→ **What you will do**
Using the entries that follow, report the number of lines that include the string "lounge", without any other text.

→ **The data**
============

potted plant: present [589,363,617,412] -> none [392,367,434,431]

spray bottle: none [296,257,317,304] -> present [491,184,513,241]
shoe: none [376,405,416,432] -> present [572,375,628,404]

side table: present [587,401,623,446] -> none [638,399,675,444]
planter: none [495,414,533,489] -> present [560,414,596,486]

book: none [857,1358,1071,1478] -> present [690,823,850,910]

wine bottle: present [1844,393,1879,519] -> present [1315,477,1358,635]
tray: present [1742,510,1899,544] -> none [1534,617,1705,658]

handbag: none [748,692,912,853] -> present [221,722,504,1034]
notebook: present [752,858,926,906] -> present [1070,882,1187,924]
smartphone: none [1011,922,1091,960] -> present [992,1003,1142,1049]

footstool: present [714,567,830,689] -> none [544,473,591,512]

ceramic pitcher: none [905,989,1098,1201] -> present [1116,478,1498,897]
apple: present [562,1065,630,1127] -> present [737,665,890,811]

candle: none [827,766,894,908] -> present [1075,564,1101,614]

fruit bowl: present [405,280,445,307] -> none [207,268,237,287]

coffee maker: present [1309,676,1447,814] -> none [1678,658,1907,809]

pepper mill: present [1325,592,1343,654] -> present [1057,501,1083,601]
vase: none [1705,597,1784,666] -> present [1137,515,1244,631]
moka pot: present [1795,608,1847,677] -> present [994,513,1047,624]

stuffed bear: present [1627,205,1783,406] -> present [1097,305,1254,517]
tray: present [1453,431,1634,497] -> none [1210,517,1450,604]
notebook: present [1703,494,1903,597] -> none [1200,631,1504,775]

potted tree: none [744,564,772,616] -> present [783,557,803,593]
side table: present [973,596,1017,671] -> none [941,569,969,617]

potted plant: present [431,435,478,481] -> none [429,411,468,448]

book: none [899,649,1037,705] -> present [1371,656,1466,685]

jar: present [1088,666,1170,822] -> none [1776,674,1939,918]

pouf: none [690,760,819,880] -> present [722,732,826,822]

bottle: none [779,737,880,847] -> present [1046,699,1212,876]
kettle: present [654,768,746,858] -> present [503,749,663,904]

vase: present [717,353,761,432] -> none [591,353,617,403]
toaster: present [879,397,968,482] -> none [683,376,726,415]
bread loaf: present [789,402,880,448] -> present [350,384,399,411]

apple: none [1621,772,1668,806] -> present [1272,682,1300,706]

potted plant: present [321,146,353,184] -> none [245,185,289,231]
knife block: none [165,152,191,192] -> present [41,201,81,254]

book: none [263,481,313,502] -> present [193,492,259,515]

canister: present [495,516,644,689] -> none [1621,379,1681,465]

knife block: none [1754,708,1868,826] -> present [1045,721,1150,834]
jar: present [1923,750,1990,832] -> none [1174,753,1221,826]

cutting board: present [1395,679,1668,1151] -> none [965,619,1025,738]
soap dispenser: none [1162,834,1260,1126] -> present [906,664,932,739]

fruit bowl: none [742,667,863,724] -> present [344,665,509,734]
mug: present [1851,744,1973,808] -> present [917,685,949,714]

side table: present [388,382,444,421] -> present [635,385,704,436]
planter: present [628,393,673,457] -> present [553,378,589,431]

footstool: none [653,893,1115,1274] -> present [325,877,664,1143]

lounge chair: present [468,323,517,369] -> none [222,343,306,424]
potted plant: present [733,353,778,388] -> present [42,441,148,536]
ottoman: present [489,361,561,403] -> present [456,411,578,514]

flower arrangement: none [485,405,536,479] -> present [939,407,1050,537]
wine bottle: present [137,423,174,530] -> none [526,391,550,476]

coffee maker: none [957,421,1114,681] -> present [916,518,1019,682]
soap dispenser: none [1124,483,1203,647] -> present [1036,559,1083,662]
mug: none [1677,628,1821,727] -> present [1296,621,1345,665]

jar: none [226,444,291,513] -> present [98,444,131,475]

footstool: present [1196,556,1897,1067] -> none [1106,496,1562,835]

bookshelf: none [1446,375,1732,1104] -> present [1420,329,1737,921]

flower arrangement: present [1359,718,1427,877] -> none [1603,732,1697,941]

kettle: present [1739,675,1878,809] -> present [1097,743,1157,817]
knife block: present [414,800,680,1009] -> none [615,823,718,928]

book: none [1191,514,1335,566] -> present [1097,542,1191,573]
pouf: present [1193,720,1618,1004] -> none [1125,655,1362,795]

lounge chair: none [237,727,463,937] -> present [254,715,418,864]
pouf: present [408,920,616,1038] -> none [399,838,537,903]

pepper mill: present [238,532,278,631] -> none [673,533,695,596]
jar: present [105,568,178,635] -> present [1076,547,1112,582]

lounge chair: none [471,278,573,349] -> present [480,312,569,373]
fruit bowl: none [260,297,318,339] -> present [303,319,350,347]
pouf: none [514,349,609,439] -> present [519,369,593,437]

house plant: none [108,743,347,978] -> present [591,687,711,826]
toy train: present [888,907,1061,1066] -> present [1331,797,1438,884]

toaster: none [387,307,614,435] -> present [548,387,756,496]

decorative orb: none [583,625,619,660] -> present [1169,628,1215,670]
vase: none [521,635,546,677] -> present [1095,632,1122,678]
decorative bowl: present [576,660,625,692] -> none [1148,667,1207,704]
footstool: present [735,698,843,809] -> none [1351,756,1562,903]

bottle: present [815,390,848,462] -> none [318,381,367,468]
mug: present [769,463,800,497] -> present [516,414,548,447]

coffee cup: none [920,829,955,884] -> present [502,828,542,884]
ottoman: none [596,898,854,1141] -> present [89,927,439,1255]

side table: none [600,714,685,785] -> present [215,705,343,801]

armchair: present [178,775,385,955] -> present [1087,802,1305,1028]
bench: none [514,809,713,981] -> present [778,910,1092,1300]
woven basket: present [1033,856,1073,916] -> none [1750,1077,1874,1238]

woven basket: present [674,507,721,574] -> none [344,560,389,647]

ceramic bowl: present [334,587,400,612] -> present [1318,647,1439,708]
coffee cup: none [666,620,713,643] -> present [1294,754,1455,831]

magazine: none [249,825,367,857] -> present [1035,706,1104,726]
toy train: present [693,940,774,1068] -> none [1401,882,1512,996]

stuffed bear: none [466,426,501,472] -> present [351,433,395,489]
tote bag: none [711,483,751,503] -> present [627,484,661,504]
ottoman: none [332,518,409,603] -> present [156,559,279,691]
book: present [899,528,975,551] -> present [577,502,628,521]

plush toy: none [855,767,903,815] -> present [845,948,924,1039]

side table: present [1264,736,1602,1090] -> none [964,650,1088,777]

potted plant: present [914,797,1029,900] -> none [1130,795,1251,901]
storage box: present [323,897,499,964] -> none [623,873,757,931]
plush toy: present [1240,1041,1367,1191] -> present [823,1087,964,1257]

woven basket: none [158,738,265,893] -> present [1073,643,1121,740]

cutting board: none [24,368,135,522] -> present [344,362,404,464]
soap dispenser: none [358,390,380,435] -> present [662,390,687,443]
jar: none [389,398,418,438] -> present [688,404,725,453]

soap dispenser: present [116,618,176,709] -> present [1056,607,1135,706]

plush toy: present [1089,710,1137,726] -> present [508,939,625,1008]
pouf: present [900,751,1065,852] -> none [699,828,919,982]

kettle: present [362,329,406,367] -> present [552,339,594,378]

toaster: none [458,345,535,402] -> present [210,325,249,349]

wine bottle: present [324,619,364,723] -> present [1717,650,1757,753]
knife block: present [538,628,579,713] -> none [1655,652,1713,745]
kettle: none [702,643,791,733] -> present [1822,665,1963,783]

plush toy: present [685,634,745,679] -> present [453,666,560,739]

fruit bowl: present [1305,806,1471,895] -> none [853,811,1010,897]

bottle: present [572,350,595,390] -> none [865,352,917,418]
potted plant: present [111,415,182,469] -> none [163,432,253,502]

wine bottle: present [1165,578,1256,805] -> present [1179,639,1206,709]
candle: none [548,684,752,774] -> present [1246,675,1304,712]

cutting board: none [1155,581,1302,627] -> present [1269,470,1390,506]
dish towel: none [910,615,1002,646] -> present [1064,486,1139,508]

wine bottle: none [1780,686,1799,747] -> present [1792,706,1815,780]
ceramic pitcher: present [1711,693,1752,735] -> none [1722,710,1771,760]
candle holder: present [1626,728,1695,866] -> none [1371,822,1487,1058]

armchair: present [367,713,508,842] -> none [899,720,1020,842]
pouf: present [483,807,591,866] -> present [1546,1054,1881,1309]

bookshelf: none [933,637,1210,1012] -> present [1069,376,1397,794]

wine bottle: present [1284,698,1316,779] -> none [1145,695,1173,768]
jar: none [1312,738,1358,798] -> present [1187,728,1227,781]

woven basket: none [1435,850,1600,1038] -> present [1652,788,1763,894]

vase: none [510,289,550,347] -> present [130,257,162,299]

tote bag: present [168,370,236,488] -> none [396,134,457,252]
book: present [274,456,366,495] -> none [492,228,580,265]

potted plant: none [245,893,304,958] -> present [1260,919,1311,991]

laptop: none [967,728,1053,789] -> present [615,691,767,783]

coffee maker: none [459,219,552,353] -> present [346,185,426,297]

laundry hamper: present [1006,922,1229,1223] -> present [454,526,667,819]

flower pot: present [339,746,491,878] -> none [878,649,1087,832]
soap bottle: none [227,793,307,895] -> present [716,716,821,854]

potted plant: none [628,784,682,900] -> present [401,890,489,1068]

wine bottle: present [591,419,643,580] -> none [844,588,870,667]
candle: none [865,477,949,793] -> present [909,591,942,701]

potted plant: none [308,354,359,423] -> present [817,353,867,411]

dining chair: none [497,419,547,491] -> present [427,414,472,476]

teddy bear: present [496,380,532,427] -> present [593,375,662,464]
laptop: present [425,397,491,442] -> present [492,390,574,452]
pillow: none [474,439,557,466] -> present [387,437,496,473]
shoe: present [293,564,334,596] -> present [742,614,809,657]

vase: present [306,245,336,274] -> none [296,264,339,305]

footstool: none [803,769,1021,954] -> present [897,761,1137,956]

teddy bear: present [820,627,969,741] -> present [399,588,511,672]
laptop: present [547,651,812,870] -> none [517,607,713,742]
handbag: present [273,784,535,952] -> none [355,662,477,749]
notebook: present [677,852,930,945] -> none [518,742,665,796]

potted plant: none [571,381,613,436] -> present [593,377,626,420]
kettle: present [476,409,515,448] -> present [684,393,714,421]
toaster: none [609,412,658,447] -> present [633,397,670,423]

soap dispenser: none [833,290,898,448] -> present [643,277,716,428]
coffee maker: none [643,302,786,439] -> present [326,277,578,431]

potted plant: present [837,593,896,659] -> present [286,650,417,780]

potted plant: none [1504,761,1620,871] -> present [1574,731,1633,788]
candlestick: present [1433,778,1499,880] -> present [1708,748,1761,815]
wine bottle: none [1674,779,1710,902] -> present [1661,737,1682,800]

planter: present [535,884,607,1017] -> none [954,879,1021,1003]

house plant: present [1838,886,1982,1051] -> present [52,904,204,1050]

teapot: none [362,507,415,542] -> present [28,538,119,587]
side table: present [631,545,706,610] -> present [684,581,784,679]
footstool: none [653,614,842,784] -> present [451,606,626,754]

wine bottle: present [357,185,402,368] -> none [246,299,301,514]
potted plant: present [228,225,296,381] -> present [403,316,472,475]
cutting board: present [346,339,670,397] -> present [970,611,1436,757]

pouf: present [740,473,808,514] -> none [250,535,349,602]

============

→ **Answer for this exercise**
3